--- STUDY TEXT Enclosed Below ---

OpenRouter provides a single API key for 400+ models from 60+ providers. This is recommended for:

  • Getting started quickly - One key vs. managing many
  • Experimenting - Easy access to models from OpenAI, Anthropic, Google, etc.
  • Production flexibility - Switch providers without code changes

Setup

  1. Get API key from https://openrouter.ai
  2. Set environment variable:
    export OPENROUTER_API_KEY=your-key-here
    
  3. Use OpenRouter models:
    # Prefix models with 'openrouter/'
    chat("Hello", model="openrouter/openai/gpt-4o")
    chat("Hello", model="openrouter/anthropic/claude-3.5-sonnet")
    
    # Discover available models
    models.discover('openrouter')
    

All standard AIX features work with OpenRouter models.

Architecture

AIX follows the i2mint philosophy of clean, functional interfaces:

  • Mapping interfaces for collections (models, registries)
  • Functional approach over verbose OOP
  • Lazy evaluation via generators where appropriate
  • Protocol-based design for flexibility

Backend: LiteLLM

AIX uses LiteLLM as the backend for provider interactions, but wraps it in clean, pythonic interfaces. Users never need to interact with LiteLLM directly.

Supported Providers (via LiteLLM):

  • OpenAI
  • Anthropic (Claude)
  • Google (Gemini)
  • Mistral
  • Cohere
  • And 100+ more

Design Patterns

From oa (OpenAI facade)

AIX builds on patterns from the oa package:OpenRouter

  • Simple chat interface with smart defaults
  • Template-based function creation
  • Structured output support
  • Batch processing capabilities

From i2 (Signature manipulation)

  • Clean function signatures
  • Flexible parameter handling
  • Decorator-based composition

From dol (Storage abstraction)

  • Mapping-based interfaces
  • Persistent storage options
  • Cache management

Advanced Usage

Custom Model Sources

from aix.ai_models import ModelManager, OpenRouterSource

manager = ModelManager()

--- End of Enclosed STUDY TEXT ---

TASK DIRECTIONS →
In the AIX documentation, which backend does AIX use for provider interactions? The listing has nothing to do with this.

--- SOURCE DATA Enclosed Below ---

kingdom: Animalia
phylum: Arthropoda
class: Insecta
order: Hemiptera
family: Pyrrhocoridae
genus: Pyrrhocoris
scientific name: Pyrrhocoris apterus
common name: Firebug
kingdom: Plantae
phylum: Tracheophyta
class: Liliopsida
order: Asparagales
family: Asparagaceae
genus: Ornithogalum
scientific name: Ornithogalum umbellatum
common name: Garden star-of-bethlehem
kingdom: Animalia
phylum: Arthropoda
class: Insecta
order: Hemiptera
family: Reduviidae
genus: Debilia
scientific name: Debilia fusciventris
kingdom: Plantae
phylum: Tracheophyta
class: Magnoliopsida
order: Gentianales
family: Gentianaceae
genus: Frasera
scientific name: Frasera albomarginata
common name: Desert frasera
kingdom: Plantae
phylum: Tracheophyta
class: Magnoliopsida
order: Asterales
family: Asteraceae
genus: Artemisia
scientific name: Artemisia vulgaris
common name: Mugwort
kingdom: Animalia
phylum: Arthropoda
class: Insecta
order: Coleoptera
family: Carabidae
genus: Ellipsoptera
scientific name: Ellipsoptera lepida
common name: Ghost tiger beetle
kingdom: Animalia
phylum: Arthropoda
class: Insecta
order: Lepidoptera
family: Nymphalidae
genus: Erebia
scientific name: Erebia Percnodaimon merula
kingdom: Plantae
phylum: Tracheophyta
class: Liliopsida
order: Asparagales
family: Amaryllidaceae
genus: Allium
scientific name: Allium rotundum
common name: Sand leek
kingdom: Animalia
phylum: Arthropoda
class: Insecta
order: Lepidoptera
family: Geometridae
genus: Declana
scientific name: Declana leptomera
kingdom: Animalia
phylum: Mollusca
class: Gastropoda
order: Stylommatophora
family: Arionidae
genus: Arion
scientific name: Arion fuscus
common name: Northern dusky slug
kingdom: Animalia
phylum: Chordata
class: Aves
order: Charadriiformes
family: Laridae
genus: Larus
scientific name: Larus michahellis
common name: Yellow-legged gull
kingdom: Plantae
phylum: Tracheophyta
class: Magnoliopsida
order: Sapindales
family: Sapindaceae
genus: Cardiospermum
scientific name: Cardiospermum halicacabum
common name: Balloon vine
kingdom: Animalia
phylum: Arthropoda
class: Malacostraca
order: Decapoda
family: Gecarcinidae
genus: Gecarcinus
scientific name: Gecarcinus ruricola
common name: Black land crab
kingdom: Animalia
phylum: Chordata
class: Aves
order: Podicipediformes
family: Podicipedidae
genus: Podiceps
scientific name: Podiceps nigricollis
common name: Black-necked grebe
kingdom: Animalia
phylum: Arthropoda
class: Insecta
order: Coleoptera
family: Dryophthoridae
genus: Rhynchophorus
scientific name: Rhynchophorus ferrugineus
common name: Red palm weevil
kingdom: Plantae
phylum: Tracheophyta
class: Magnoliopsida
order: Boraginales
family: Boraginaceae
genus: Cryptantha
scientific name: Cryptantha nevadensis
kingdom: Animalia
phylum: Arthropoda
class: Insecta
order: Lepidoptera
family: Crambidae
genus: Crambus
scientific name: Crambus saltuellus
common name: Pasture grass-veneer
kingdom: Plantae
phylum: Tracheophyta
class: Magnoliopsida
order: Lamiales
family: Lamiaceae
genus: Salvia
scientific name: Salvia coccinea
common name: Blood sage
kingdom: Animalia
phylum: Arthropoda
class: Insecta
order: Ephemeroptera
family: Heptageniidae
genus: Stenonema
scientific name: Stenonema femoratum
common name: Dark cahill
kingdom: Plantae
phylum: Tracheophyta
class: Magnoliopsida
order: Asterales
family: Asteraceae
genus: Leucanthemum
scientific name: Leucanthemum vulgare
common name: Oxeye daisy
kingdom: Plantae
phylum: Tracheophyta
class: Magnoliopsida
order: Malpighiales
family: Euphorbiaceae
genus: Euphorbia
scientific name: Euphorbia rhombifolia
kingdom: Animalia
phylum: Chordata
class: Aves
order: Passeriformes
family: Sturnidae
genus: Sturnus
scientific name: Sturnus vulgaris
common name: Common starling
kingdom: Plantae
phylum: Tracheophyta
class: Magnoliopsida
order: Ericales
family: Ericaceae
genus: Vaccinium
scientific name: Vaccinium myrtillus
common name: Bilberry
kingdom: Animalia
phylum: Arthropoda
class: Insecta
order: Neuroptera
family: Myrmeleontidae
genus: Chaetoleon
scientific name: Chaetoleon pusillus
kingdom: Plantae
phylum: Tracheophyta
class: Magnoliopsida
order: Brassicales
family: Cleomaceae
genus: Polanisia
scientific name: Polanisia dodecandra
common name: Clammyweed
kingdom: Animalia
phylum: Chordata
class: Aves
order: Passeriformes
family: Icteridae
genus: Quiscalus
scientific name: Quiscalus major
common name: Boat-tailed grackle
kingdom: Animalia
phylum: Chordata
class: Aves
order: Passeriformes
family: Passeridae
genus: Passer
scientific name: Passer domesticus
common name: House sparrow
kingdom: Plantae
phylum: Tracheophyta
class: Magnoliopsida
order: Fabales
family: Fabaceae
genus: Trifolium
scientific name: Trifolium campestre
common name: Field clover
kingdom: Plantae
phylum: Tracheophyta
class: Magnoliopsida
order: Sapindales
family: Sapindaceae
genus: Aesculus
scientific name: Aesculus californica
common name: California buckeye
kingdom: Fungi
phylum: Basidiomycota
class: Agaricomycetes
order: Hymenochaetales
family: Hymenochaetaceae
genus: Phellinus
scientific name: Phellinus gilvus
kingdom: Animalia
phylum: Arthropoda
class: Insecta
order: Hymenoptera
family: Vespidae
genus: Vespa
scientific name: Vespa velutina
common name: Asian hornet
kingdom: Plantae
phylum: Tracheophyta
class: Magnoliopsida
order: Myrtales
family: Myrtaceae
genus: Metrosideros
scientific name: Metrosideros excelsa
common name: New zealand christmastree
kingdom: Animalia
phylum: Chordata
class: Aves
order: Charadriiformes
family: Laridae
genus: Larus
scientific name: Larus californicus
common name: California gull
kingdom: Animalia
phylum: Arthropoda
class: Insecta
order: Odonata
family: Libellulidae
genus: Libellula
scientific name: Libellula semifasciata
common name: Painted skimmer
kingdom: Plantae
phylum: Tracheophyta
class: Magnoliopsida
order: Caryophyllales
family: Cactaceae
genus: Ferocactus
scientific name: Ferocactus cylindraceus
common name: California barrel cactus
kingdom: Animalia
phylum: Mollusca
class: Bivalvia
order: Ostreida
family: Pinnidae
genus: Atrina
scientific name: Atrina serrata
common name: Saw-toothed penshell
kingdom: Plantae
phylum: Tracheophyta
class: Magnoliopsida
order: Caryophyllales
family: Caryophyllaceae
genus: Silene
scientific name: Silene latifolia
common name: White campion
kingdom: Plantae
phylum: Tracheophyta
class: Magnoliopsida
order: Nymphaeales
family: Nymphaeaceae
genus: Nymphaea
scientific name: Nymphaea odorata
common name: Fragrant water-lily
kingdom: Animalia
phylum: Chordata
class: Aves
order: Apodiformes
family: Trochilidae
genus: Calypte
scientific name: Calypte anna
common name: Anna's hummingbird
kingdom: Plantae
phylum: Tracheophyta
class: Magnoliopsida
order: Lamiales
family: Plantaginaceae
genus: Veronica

--- End of Enclosed SOURCE DATA ---

ANSWER FOR THE TASK →
LiteLLM